Si prevede che l’eddy cambi la sua configurazione originale fino a dissolversi nel suo percorso verso l’interno dell’oceano. “Gradualmente si mescola con le acque circostanti e perde la sua struttura originale. Questo processo richiede molti mesi. Potrebbe andare alla deriva per un anno. L’eddy ha ancora molta vita”, afferma Arístegui, basandosi su precedenti osservazioni di fenomeni simili.
Corridoio oceanico
In generale, spiega il professore di Ecologia e ricercatore presso l’Istituto Universitario di Oceanografia e Cambiamento Globale dell’ULPGC (IOCAG), questi corpi d’acqua “vanno alla deriva verso sud, interagiscono con le acque al largo delle coste africane e poi si muovono verso ovest attraverso un corridoio di vortici che arriva a metà dell’Atlantico”.
“In linea di principio, i vortici si formano in prossimità delle isole. All’inizio sono più veloci e, nel loro movimento traslazionale, diventano più lenti”, spiega il coordinatore del progetto internazionale, che ha svolto la sua seconda campagna oceanografica a bordo della “Sarmiento de Gamboa” tra novembre e dicembre.
Ora, la dinamica del Bentayga viene monitorata con immagini satellitari e modelli Copernicus, oltre al monitoraggio di boe posizionate al suo interno. “Grazie alle informazioni fornite da queste boe e ai dati altimetrici, che misurano l’altezza del mare, possiamo identificare molto bene l’evoluzione dei vortici”, afferma Arístegui.
L’obiettivo del progetto è comprendere la variabilità dei processi fisici e biogeochimici che i vortici attraversano dalla loro genesi alla loro estinzione, per poter applicare questi risultati ai modelli di circolazione dei vortici su scala globale.
“Abbiamo fatto molti studi sui vortici negli ultimi 30 anni, ma non sappiamo come si evolvono nel tempo, dalla loro genesi agli stati maturi”, spiega Arístegui, che identifica diversi processi fisici che mescolano fasi di affondamento dell’acqua verso zone più profonde dell’oceano e di risalita dell’acqua in superficie.
“In questo caso, Bentayga è un warm-core eddy che accumula materia organica al centro che può affondare, il che può costituire un processo fondamentale della cosiddetta ‘pompa biologica’; cioè, il trasporto di carbonio dalla superficie al fondo dell’oceano sia attraverso la sedimentazione della materia organica prodotta in superficie, sia attraverso processi fisici di miscelazione dell’acqua”.
Fonti o pozzi di CO2
Uno degli obiettivi del progetto è determinare se i diversi gorghi, nei loro diversi stadi di evoluzione, funzionano come fonti o pozzi di CO2 alla superficie del mare.

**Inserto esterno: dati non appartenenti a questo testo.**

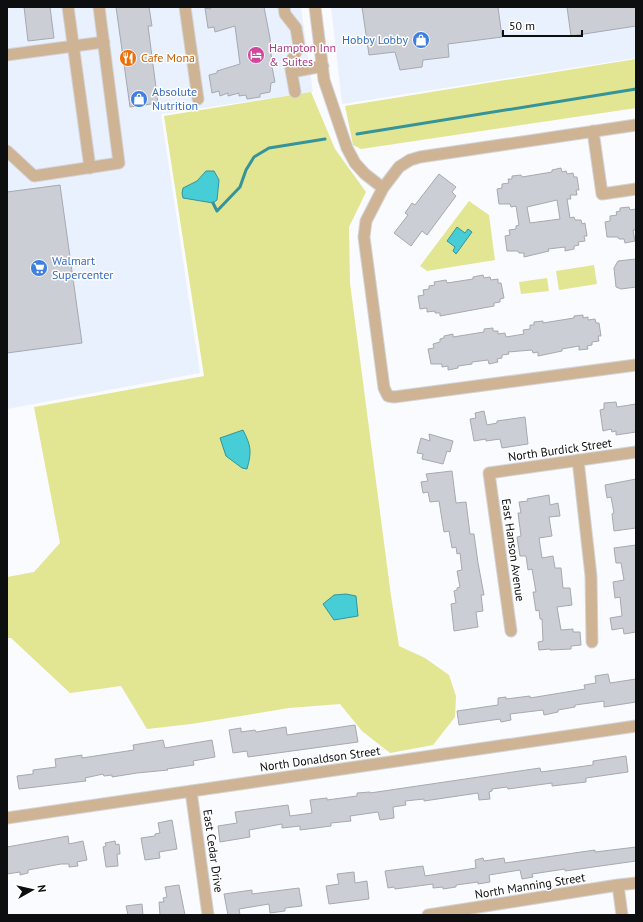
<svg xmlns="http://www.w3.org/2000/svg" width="643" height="922" font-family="'PT Sans',sans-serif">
<rect width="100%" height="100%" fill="#f9fbff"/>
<path fill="#eaf1fe" d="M7,7H301L313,92L161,114L200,373L7,409Z
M331,7H636V58L342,104Z"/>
<path fill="#e2e592" d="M636,59V108L361,149L353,145L345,106Z
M311,92L335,149L366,192L349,227L350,283L391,596L399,646L425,658L449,675L456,696L455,717L433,745L390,753L362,731L340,704L289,708L191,724L147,729L121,686L70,693L11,638H7V577L34,572L60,543L34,407L204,376L164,116Z
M469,201L489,215L495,260L427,271L420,266Z
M594,265L597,284L559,290L556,271Z
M547,278L549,291L521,294L519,282Z"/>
<path fill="#46cdd5" stroke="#35949a" d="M206,171H214L219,180L217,200L213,203L183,198L182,193L183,188L197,181Z
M457,227L465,233L468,229L472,232L456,254L453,251L455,247L447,241Z
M243,430C251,446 252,451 247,469L242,468L226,456L220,438Z
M346,594L356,596L358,616L334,620L323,604L334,595Z"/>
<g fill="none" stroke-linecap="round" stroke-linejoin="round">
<path stroke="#35949a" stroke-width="3" d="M357,134L636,89
M213,203L217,211L240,187L246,170L254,157L269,148L325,139"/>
</g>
<path fill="#cbced4" stroke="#a6a9af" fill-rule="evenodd" d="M24,7H50L54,38L28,41Z
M116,7H149L152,26H148L158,103L130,107Z
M210,7H264L270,38L272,67L275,82L271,83L270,92L260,94V97L247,99L246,95L239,96V93L228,96V93L220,96L219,91L212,93L209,75L217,73V71L240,64L235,26L215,32L214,27L208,28L205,8L211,9Z
M362,7H498L502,37L448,44L449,57L423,60L422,67L400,70L395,52L369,55Z
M567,7H636V26L571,36Z
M561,168L562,172L566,171L567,174L573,173L574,177H577L579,190H576L577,195H570L571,199H567L570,218L574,217L575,220H581L582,224L585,223L587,236H584L585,241L578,242L579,245L574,246V249L565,251V247L548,249L549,251L524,257V253H519L518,251H507L505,236L510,235L509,230L516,229V226L519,225L516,206L511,207L510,204H499L497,189L502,188V184L509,183L508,179H512V176L521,175L522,177L552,172V170ZM557,200L560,219L530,223L527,207Z
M439,174L456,187L452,192L456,196L427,235L422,231L411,246L394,233L408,215L405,213L412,203L415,205Z
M60,185L82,343L7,353V192Z
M629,207L630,210L636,209V230H633L635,241L625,243L624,239H619L618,237H607L605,222L610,221V216L617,215L616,212L620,211V208Z
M636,259V287L621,289L616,287L614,268L618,261Z
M483,275L484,278L490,277L491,280L498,279V283H501L504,298L500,299V302L494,303V306L440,316V313H435V311L427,312V308L420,309L418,296L424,295L423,290L429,289V286L435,285L434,282L446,280L447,283L473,279V277Z
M583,315V318L588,317V320L595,319L596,323H599L601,336H598L599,341L592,342V345L587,346L588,349L579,350V346L562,349V351L538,356V352L533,353L532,350L508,352L509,354L502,355V358L497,359L498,362L489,364L488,360L472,362V364L458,366V368L448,370V366L442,367V364H431L428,349L434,348L433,344L440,342V339L444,338V336L453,334V337L484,332V329L493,328V331H498V334L505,333L506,337L524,334L523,330L530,329V325H534V322L543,321V323L574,318V316Z
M616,402L617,407L636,404V432L616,435V431L612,432L611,429L603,431L600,410L604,409V403Z
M484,411L487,425L497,423V421L525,417L528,444L502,448L500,439L486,441V439L474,441L470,419L476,418L475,413Z
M429,434L453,441L450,452L447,451L443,464L422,459L423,454L417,453L421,438L430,441Z
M452,471L456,503L466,502L470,534H474L478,563L484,595H481L483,611L476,612L478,627L454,631L451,604L456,603L454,591L457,590V588L460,587L457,571L462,570L460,553L457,554L456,547L452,548L449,531L444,532L439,501L430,502L428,492L423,493L421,482L428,481L426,474Z
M636,479V528L614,531L612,514L614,513L611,497L607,498L605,485Z
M549,495L550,505L558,503L560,516L549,517L552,536L539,538L542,558L553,556L555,568H561L563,588H570L572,605L557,607L561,630L573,629V632H580L581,645L571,646V649L550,650V649L539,650L538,642L543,641L542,619H540L539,610L536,611L533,592H536L532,569L528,570L526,556H520L517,537L521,536L518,513H521L519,502L528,501L527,499Z
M636,545V632L624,634L623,628L612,630L610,618L622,616L620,597L615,598L613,582L624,580L621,563H616L614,548Z
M608,674L610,683L636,679V702L604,707V701L575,705V707L558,710V712L544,715L543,710L510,714L511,720L501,722L500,719L459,725L457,711L498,705V698L506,697V699L530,696V698L585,689L584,685L596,683L595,676Z
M355,725L358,742L248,757L247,751L233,753L229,730L241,728V732L255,730L256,732L286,727L287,735Z
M163,740L165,748L212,740L215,757L193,761L194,765L167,769L168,770L137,773L112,777V775L104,776L103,774L85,778L86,781L19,789L17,776L33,774V770L56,767L55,759L82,755V758L134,750L133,745Z
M626,756L628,772L586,778V782L552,786V783L508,789L507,787L492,789V791L489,792L490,799L479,800L478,793L424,801V799L405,801L406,805L393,807L394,818L380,820L378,812L350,816L351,821L331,823V826L300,830V826L282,828V824L249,830L250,837L220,842L218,826L237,823L235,812L288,805L290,816L312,813L310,800L327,798V800L357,796V793L370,792V793L540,768L541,772L593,765V761Z
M172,820L177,849L159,852L160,858L145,860L141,838L155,836V834L160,833L158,823Z
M68,836L69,844L83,841L87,860L77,862L78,866L69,867V864H61L28,870V873L20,875V872L7,874V847Z
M115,841L116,845L119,844L120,854H117L118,866L106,867L103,847L106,846L105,843Z
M636,847V861L565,871V869L532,874L533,877L522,879L520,870L489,875L490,882L478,884V882L456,885V887L443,889V887L433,888V884L395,889L394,887L388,888L385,871L423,866L425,876L476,868L475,860L483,858L484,861L504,858L505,863L595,850V852Z
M354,872L355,883L367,881L369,899L329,904L326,886L339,884L337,874Z
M179,885L185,915H160L159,902H164L163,898L167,897L165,887Z
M299,888L302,906L285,908V911L270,913L269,904L239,909L240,915H228L224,894L252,890V894Z
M142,904L143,915H128L126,906Z"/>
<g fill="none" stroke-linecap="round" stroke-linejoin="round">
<g stroke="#d3d5d9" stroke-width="13">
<path id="minor" d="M68,7L90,168
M185,7L198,99
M284,7L285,14L296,28L299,46L290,64L295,92
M315,7L324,80L347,148L355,163L365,174L383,188
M7,55L104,42
M292,72L323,66
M636,125L420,157L410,160L399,167L383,188L366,221L364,237L384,388L388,396L394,397L636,365
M593,131L602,194L636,189
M7,151L34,176L119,163L99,7
M578,460L591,576L592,642
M511,631L489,473L636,452
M191,791L208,915
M7,818L636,726
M618,885L622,915
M428,915L618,885L636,883"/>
</g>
<use href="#minor" stroke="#ceb495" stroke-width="11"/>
</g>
<defs>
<g id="shop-disc" transform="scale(0.9)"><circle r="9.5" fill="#3f7fe0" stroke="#fff"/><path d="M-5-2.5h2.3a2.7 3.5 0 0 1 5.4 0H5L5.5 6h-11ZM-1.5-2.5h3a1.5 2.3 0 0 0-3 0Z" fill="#fff"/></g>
<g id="hotel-disc" transform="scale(0.9)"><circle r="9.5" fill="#d1479c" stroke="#fff"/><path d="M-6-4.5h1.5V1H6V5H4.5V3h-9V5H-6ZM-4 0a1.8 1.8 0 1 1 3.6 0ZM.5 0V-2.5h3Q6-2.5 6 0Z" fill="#fff"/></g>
<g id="restaurant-disc" transform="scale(0.9)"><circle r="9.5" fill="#e8710a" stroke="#fff"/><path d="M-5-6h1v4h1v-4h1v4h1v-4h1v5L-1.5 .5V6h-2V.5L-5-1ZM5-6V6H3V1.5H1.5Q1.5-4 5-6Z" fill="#fff"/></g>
<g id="supermarket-disc" transform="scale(0.9)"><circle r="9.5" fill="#3f7fe0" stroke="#fff"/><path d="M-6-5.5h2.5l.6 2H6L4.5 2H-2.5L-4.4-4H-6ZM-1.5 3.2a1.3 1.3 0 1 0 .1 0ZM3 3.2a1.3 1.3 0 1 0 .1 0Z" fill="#fff"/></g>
</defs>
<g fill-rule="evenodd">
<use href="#shop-disc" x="421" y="40"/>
<use href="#hotel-disc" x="256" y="55"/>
<use href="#restaurant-disc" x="128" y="58"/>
<use href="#shop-disc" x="139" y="99"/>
<use href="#supermarket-disc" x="39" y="268"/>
</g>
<g text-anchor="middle" stroke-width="3" stroke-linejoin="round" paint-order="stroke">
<g font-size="12" fill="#366cbe" stroke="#fff" text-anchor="start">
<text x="408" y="44" text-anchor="end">Hobby Lobby</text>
<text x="152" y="96">Absolute<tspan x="152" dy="14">Nutrition</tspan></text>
<text x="52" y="265">Walmart<tspan x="52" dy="14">Supercenter</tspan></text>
</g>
<g font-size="12" fill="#b23c85" stroke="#fff" text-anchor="start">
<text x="269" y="52">Hampton Inn<tspan x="269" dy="14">&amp; Suites</tspan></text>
</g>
<g font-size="12" fill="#c56008" stroke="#fff" text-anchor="start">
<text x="141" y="62">Cafe Mona</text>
</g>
<g font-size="12" fill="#0d0e10" stroke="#fff">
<text transform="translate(560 450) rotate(-8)" y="4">North Burdick Street</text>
<text transform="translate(513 550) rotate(82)" y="4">East Hanson Avenue</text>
<text transform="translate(320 759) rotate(-8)" y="4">North Donaldson Street</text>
<text transform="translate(213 851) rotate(82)" y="4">East Cedar Drive</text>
<text transform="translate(530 886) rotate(-9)" y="4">North Manning Street</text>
</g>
</g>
<rect width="643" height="922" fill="none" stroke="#0d0e10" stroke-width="16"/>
<g transform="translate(32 890) rotate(82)" stroke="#ffffff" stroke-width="3" paint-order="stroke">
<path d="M0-3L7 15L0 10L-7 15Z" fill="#0d0e10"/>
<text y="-6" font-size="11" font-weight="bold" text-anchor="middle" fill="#0d0e10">N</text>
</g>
<path d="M503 30v6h79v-6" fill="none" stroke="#0d0e10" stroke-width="2"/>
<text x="509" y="30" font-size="12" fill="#0d0e10" stroke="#ffffff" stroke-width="3" paint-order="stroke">50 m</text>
</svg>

Secondo Arístegui, i vortici anticiclonici a nucleo caldo, come il Bentayga, funzionano generalmente come pozzi di CO2, mentre i vortici ciclonici a nucleo freddo agiscono come fonti o pozzi a seconda dell’intensità dei processi fisici.
Da un lato, la risalita di acque profonde al centro di questi vortici porta in superficie acque con un contenuto più elevato di CO2, ma dall’altro queste acque sono anche ricche di sali nutrienti, aumentando la produzione marina e quindi il sequestro di carbonio.
L’equilibrio tra la CO2 sequestrata dagli organismi e quella proveniente dalle acque profonde determinerà il ruolo dei gorghi nella pompa del carbonio.